I've dropped firewall rules on the new server entirely and set all chains to accept, but the performance problems remain.
I've tried comparing sysctl variables. Most seem similar. I noted that kernel.threads-max was about 16k on the old server and about 8k on the new server, but I'd be surprised if that wasn't enough headroom to proxy a web page (or even 15).
I've tried clients from different source networks, but they all exhibit these issues when connecting through the new proxy. (They also all work fine through the old proxy.)
Both servers have low load and CPU/memory usage reported through htop/top, /proc/meminfo, etc.
ulimit -a on both machines are similar.
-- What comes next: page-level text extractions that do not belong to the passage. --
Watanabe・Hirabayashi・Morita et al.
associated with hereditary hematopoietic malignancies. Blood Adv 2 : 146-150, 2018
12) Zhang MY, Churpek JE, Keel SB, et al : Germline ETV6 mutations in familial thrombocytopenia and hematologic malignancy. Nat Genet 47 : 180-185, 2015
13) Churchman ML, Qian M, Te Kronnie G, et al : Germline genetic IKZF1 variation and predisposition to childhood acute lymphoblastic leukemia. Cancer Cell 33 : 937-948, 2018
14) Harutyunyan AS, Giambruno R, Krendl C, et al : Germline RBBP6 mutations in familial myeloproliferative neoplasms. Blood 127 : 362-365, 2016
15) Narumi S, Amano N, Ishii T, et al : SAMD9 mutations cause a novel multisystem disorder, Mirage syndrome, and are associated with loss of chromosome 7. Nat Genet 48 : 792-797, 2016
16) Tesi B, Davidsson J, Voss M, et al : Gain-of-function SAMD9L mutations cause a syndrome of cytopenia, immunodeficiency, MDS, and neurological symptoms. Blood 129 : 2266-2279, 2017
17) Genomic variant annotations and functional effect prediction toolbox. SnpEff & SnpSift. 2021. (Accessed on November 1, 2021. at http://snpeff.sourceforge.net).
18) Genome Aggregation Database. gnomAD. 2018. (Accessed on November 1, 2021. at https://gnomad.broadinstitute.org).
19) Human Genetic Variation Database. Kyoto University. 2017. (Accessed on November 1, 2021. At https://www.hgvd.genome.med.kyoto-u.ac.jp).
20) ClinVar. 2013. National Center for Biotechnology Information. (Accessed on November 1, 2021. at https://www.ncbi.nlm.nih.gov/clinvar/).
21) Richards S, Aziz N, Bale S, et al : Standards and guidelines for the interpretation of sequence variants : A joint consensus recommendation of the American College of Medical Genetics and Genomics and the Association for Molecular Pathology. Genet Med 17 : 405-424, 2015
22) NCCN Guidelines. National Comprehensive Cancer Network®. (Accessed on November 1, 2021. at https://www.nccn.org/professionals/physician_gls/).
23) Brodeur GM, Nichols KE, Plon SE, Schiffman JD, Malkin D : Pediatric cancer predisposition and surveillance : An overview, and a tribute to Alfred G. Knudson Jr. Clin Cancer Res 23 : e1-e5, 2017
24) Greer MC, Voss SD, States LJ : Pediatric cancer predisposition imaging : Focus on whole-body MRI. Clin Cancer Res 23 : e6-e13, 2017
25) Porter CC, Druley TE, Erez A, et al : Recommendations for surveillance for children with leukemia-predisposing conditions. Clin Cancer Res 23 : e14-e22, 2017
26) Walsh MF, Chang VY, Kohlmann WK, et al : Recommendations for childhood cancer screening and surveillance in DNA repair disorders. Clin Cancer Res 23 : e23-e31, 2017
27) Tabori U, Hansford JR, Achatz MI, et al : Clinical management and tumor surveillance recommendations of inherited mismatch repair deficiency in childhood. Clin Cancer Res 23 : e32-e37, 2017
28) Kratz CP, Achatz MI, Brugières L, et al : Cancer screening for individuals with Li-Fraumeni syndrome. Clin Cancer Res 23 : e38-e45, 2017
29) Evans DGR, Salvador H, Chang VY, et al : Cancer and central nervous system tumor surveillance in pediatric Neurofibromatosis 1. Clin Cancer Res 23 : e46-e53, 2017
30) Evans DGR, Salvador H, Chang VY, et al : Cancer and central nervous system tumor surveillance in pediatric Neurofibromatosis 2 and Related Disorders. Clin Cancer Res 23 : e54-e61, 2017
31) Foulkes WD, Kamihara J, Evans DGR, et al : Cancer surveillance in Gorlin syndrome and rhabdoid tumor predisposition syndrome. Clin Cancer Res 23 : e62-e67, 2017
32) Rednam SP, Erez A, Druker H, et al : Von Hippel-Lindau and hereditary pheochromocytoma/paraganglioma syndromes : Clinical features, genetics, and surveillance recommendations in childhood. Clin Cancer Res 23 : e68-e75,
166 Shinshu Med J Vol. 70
Notable differences: pending signals is 4k on the new server instead of 16k, and max user processes is 4k (new) instead of unlimited. Again, while the new server has lower values, I'd expect them to cover proxying general single-client web traffic.
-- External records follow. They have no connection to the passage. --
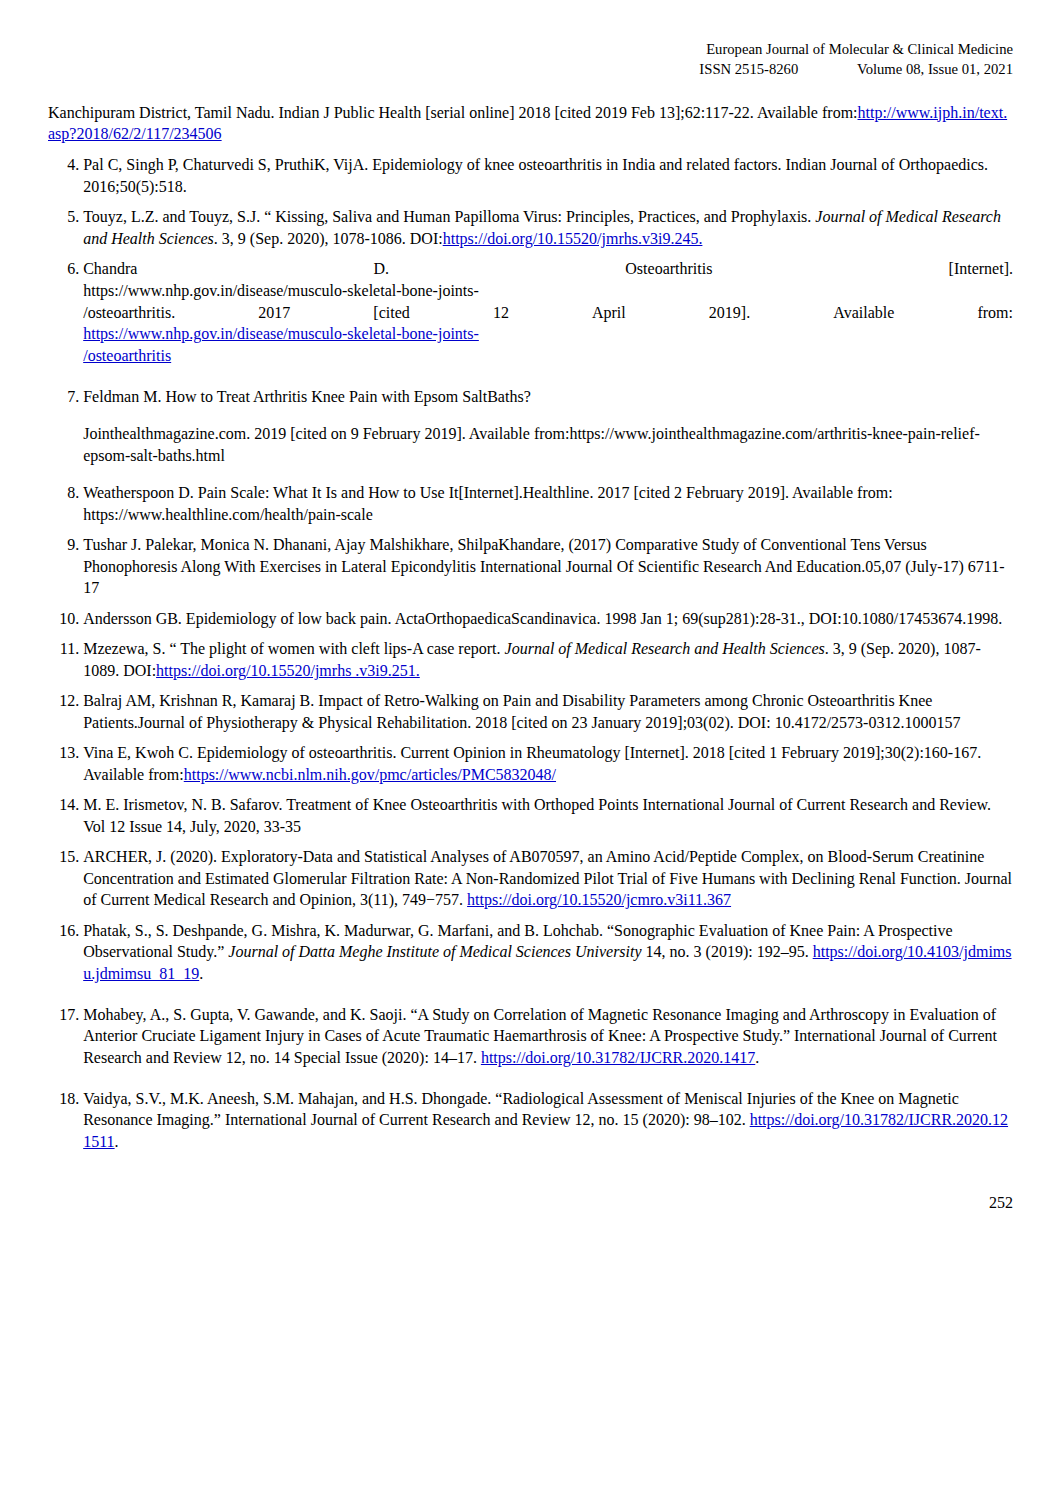European Journal of Molecular & Clinical Medicine ISSN 2515-8260 Volume 08, Issue 01, 2021
Kanchipuram District, Tamil Nadu. Indian J Public Health [serial online] 2018 [cited 2019 Feb 13];62:117-22. Available from:http://www.ijph.in/text.asp?2018/62/2/117/234506
Pal C, Singh P, Chaturvedi S, PruthiK, VijA. Epidemiology of knee osteoarthritis in India and related factors. Indian Journal of Orthopaedics. 2016;50(5):518.
Touyz, L.Z. and Touyz, S.J. “ Kissing, Saliva and Human Papilloma Virus: Principles, Practices, and Prophylaxis. Journal of Medical Research and Health Sciences. 3, 9 (Sep. 2020), 1078-1086. DOI:https://doi.org/10.15520/jmrhs.v3i9.245.
Chandra D. Osteoarthritis [Internet]. https://www.nhp.gov.in/disease/musculo-skeletal-bone-joints- /osteoarthritis. 2017 [cited 12 April 2019]. Available from: https://www.nhp.gov.in/disease/musculo-skeletal-bone-joints-
/osteoarthritis
Feldman M. How to Treat Arthritis Knee Pain with Epsom SaltBaths?
Jointhealthmagazine.com. 2019 [cited on 9 February 2019]. Available from:https://www.jointhealthmagazine.com/arthritis-knee-pain-relief- epsom-salt-baths.html
Weatherspoon D. Pain Scale: What It Is and How to Use It[Internet].Healthline. 2017 [cited 2 February 2019]. Available from: https://www.healthline.com/health/pain-scale
Tushar J. Palekar, Monica N. Dhanani, Ajay Malshikhare, ShilpaKhandare, (2017) Comparative Study of Conventional Tens Versus Phonophoresis Along With Exercises in Lateral Epicondylitis International Journal Of Scientific Research And Education.05,07 (July-17) 6711-17
Andersson GB. Epidemiology of low back pain. ActaOrthopaedicaScandinavica. 1998 Jan 1; 69(sup281):28-31., DOI:10.1080/17453674.1998.
Mzezewa, S. “ The plight of women with cleft lips-A case report. Journal of Medical Research and Health Sciences. 3, 9 (Sep. 2020), 1087-1089. DOI:https://doi.org/10.15520/jmrhs .v3i9.251.
Balraj AM, Krishnan R, Kamaraj B. Impact of Retro-Walking on Pain and Disability Parameters among Chronic Osteoarthritis Knee Patients.Journal of Physiotherapy & Physical Rehabilitation. 2018 [cited on 23 January 2019];03(02). DOI: 10.4172/2573-0312.1000157
Vina E, Kwoh C. Epidemiology of osteoarthritis. Current Opinion in Rheumatology [Internet]. 2018 [cited 1 February 2019];30(2):160-167. Available from:https://www.ncbi.nlm.nih.gov/pmc/articles/PMC5832048/
M. E. Irismetov, N. B. Safarov. Treatment of Knee Osteoarthritis with Orthoped Points International Journal of Current Research and Review. Vol 12 Issue 14, July, 2020, 33-35
ARCHER, J. (2020). Exploratory-Data and Statistical Analyses of AB070597, an Amino Acid/Peptide Complex, on Blood-Serum Creatinine Concentration and Estimated Glomerular Filtration Rate: A Non-Randomized Pilot Trial of Five Humans with Declining Renal Function. Journal of Current Medical Research and Opinion, 3(11), 749−757. https://doi.org/10.15520/jcmro.v3i11.367
Phatak, S., S. Deshpande, G. Mishra, K. Madurwar, G. Marfani, and B. Lohchab. “Sonographic Evaluation of Knee Pain: A Prospective Observational Study.” Journal of Datta Meghe Institute of Medical Sciences University 14, no. 3 (2019): 192–95. https://doi.org/10.4103/jdmimsu.jdmimsu_81_19.
Mohabey, A., S. Gupta, V. Gawande, and K. Saoji. “A Study on Correlation of Magnetic Resonance Imaging and Arthroscopy in Evaluation of Anterior Cruciate Ligament Injury in Cases of Acute Traumatic Haemarthrosis of Knee: A Prospective Study.” International Journal of Current Research and Review 12, no. 14 Special Issue (2020): 14–17. https://doi.org/10.31782/IJCRR.2020.1417.
Vaidya, S.V., M.K. Aneesh, S.M. Mahajan, and H.S. Dhongade. “Radiological Assessment of Meniscal Injuries of the Knee on Magnetic Resonance Imaging.” International Journal of Current Research and Review 12, no. 15 (2020): 98–102. https://doi.org/10.31782/IJCRR.2020.121511.
252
The slow performance includes sites on the same Linode as the proxy server. (These Linode-hosted sites load quickly outside of the proxy.)
SSH SOCKS proxies are not optimized for single-core systems, and work better on the 8-core old-architecture Linode. (I doubt this, as ssh was around long before multicore processors.)
There's something wrong on the client side. (I doubt this, as the configurations for connecting to both Linodes is the same.)
There's something wrong on the client networks. (I doubt this, as multiple networks have the same problems connecting to the new Linode, but they all work connecting to the old Linode.)
There's something on Linode's new infrastructure that impacts my use case. (I doubt this, as there aren't a lot of other complaints.)
My testing was incomplete or flawed, and some of those things above are actually causing the problem.
There's something I haven't found within my Linode that significantly affects performance.
My particular Linode's host hardware/network has issues.
I'm really eager to move forward on the new Linode infrastructure, but the current performance is effectively unusable. Any help would be greatly appreciated! Thanks!
3 Replies
First thing I would check is how your DNS is being handled. Are you doing local DNS queries, or are you tunneling them through the SOCKS proxy (e.g. network.proxy.socksremotedns = true in Firefox)?
I have my DNS tunneled, and the presence or absence of a caching DNS server on the SOCKS server can make a pretty big difference in network performance.
Additional testing:
Loading sites like cnn and google via curl on the Linode occurs quickly. In other words, the Linode isn't failing to contact these destination sites. However, the proxy is failing to relay them to the client.
P.S. The old machine, which didn't experience such problems, wasn't set to use a local resolver to answer DNS queries from local processes. That said, it was using different DNS servers, so the differences in the servers likely caused the difference in perceived performance through the proxy.